In 1625, the cruelty towards the Jews reached its peak. Just when it seemed calm for a while and Ibn Farouk was away, a few Jews dared to leave their hiding place to say the “Selichot” prayers in the synagogue. Soon all the Jewish dignitaries were arrested, including a distinguished elderly rabbi from Poland, Isaiah ben Abraham Horowitz, known as Shelah Hakadosh. The Jewish community was forced to pay a huge ransom of 20,000 Gerush. Because they could only raise half that sum, some of the leaders remained in prison. After the holidays, Ibn Farouk returned. He continued to persecute and arrest Jews, demanding high ransoms for their release, and to torture the prisoners. The Ottoman authorities sent a different judge each time to examine these matters. One of them turned out to be a fraud, who extorted fees from the Jews for protection which he never gave.

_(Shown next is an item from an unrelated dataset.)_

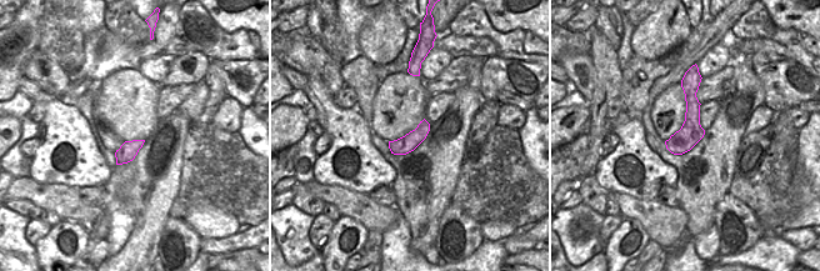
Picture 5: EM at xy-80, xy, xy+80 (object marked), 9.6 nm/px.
pass()
runs along (409, 125), (435, 161) in picture 4; all the same cell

On top of arbitrary arrests, vanishing financial resources and constant terror, the Jews suffered starvation. Jerusalem came partly under siege when Ibn Farouk occupied the fortress owned by the Sultan, and the central government began to suspect him of planning an uprising. The Jews outside Jerusalem enjoyed a better life, but they did not dare leave the city for fear of Ibn Farouk’s ongoing persecutions.
Historian Eldad Zion suggests another explanation, in his reading of “The Swords of Jerusalem”, a Jewish work describing the hardships and distress of that period. It seems that the Jews were gripped by a strong messianic passion. They perceived their suffering and misery to be in line with cosmic occurrences and thought that the plagues that befell them could mean that their salvation was close. This may also explain why Shelah initially refused to leave Jerusalem and only rushed to escape after his arrest and release. Like other Jews, he considered living in Jerusalem to be a holy act and believed that it would expedite salvation.
The redemption did not come, but the Sultan’s troops certainly did. The Ottomans became increasingly aware of the tyrant’s actions in Jerusalem and suspected he was trying to undermine their central government in Istanbul. He realized in late 1626 that the Ottoman army approaching Jerusalem was closing in on him and fled in the dead of night. Order was finally restored. The Jews were left with enormous debt and a dwindling community which numbered 70% less than that preceding these events.
During the four centuries of Ottoman rule, Jerusalem saw no lack of corrupt and problematic rulers, who were hard on the Jews and occasionally demanded exorbitatnt fees, forcing the Jews to seek loans and grants from Jews in the diaspora or to pawn their goods. But Ibn Farouk’s lust for wealth and authority was extreme by any standard. For many years later, the Jews added insults and curses whenever they mentioned his name and called his reign, “the great outrage”.